Using the model system of eyeblink classical conditioning and other forms of learning and memory (hippocampus-dependent contextual fear conditioning, cerebellum-dependent rotorod), we propose to investigate structural and functional changes and associated mechanisms in the cerebellum and hippocampus over the life span in the mouse. Normal aging affects eyeblink classical conditioning similarly in all species in which older organisms have been tested, including humans. Mice - with their short life span, mapped genome, and capacity to perform a number of cognitive and behavioral tasks - are an invaluable resource to use for understanding causes of age-related impairment in learning and memory. Various brain structures and associated cognitive capacities are differentially affected in normal aging.
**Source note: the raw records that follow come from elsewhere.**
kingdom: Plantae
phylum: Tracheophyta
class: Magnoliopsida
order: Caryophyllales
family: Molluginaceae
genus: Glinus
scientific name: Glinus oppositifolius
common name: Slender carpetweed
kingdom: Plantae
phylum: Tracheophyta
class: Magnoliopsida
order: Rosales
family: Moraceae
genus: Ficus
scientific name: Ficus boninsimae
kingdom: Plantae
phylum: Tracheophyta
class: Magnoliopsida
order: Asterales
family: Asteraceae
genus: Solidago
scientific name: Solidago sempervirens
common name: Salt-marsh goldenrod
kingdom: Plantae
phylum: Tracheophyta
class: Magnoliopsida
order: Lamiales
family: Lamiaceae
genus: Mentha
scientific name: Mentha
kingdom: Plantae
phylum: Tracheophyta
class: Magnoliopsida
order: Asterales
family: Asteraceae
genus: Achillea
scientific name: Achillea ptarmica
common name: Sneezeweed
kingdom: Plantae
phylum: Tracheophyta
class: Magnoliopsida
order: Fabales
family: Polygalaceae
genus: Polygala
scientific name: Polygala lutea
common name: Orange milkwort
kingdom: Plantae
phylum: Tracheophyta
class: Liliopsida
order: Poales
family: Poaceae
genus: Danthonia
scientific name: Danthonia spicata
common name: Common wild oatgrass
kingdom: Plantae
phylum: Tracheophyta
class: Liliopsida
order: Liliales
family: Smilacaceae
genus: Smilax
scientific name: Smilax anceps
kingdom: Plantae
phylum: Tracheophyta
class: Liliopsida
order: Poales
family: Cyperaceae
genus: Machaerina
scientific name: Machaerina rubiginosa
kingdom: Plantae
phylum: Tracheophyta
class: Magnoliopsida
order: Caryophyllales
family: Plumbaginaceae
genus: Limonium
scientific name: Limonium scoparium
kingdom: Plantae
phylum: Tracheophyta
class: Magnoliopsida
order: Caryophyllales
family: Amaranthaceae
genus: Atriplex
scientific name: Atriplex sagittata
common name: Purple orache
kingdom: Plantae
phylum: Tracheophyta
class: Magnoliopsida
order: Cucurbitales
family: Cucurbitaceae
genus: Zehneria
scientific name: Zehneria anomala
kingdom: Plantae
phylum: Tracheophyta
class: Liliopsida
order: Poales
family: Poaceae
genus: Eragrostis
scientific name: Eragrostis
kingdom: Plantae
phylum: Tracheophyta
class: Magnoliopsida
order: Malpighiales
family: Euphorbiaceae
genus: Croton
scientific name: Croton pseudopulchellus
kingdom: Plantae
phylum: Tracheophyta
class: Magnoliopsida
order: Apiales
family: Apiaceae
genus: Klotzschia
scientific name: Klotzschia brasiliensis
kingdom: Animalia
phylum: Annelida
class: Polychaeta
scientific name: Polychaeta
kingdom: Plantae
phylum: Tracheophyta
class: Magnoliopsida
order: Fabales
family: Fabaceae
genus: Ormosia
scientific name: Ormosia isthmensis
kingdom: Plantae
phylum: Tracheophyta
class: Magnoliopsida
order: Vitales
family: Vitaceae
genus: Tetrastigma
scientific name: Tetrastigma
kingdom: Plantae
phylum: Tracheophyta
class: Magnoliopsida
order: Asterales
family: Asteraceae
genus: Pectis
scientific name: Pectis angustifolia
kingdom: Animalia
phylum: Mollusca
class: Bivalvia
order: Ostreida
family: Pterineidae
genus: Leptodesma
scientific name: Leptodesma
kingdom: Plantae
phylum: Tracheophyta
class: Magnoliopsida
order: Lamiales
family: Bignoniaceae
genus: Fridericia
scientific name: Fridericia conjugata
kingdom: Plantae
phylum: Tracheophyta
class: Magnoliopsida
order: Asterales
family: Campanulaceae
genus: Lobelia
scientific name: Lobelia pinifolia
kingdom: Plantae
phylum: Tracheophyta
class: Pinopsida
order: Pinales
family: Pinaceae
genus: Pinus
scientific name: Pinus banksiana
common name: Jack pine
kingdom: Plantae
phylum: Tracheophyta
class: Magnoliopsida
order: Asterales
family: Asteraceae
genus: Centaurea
In hippocampus- dependent learning and memory, aging is associated with reduced functional capacity of CA1 pyramidal cells, but neuron number is stable. Cerebellum-dependent learning and memory is associated with Purkinje cell loss and age-related impairment in morphology as well as function. Traditionally, cerebellar and hippocampal substrates of learning, memory, and aging have been studied independently. The major aim of this proposal is to use mouse models to test hypotheses about cerebellar-dependent and hippocampus- dependent mechanisms responsible for age-related deficits in learning and memory. Aims 1 address associations between neuron and glia numbers in cerebellar cortex and deep nuclei and hippocampal CA1 fields and several forms of learning and memory in C57BL/6 mice. Aim 2 explores neuron and glia number and learning in young homozygous and aging heterozygous Purkinje cell degeneration (pcd) mutant mice. Aims 3 and 4 examine functional aging of neurons in hippocampal and cerebellar slices, respectively. Aim 5 initiates pilot testing of the potential of GABA infusions to ameliorate impaired learning. Relevance: Research over the life span of mice using measures with parallels to human aging has the potential to extend knowledge about individual variation and differential aging in brain regions that are the substrates of learning and memory. The extended life expectancy of people in the United States and the world adds urgency to the need to identify causes and treatments for age-related cognitive deficits. This proposal has the potential to expand perspectives and devise treatments to facilitate learning and memory in older adults.

使用眨眼经典条件反射和其他形式的学习和记忆的模型系统 （海马体依赖性情境恐惧调节，小脑依赖性旋转杆），我们建议 研究小脑的结构和功能变化以及相关机制 小鼠一生中的海马体。正常衰老对眨眼经典条件反射的影响类似 所有对较古老的生物体进行过测试的物种，包括人类。老鼠——寿命短， 绘制基因组图谱，以及执行许多认知和行为任务的能力 - 是无价的 用于了解与年龄相关的学习和记忆障碍的原因的资源。各种脑 结构和相关认知能力在正常衰老过程中受到不同程度的影响。在海马体中—— 依赖学习和记忆，衰老与 CA1 锥体功能能力下降有关 细胞，但神经元数量是稳定的。小脑依赖性学习和记忆与浦肯野病有关 细胞损失以及与年龄相关的形态和功能损伤。传统上，小脑和 学习、记忆和衰老的海马基质已被独立研究。主要目标是 该提议是使用小鼠模型来测试有关小脑依赖性和海马体的假设 导致与年龄相关的学习和记忆缺陷的依赖机制。目标 1 地址 小脑皮层、深部核团和海马 CA1 中神经元和胶质细胞数量之间的关联 C57BL/6 小鼠的领域和几种形式的学习和记忆。目标 2 探索神经元和神经胶质细胞数量 以及年轻纯合子和老年杂合子浦肯野细胞变性（pcd）突变小鼠的学习。 目标 3 和 4 分别检查海马和小脑切片中神经元的功能老化。目标 5 启动了 GABA 输注改善学习障碍潜力的试点测试。相关性：研究 使用与人类衰老相似的措施来延长小鼠的寿命有可能延长 关于作为学习基础的大脑区域的个体差异和差异老化的知识 和记忆。美国和世界各地人民预期寿命的延长增加了解决这一问题的紧迫性 需要确定与年龄相关的认知缺陷的原因和治疗方法。该提案有潜力 扩大视野并设计治疗方法以促进老年人的学习和记忆。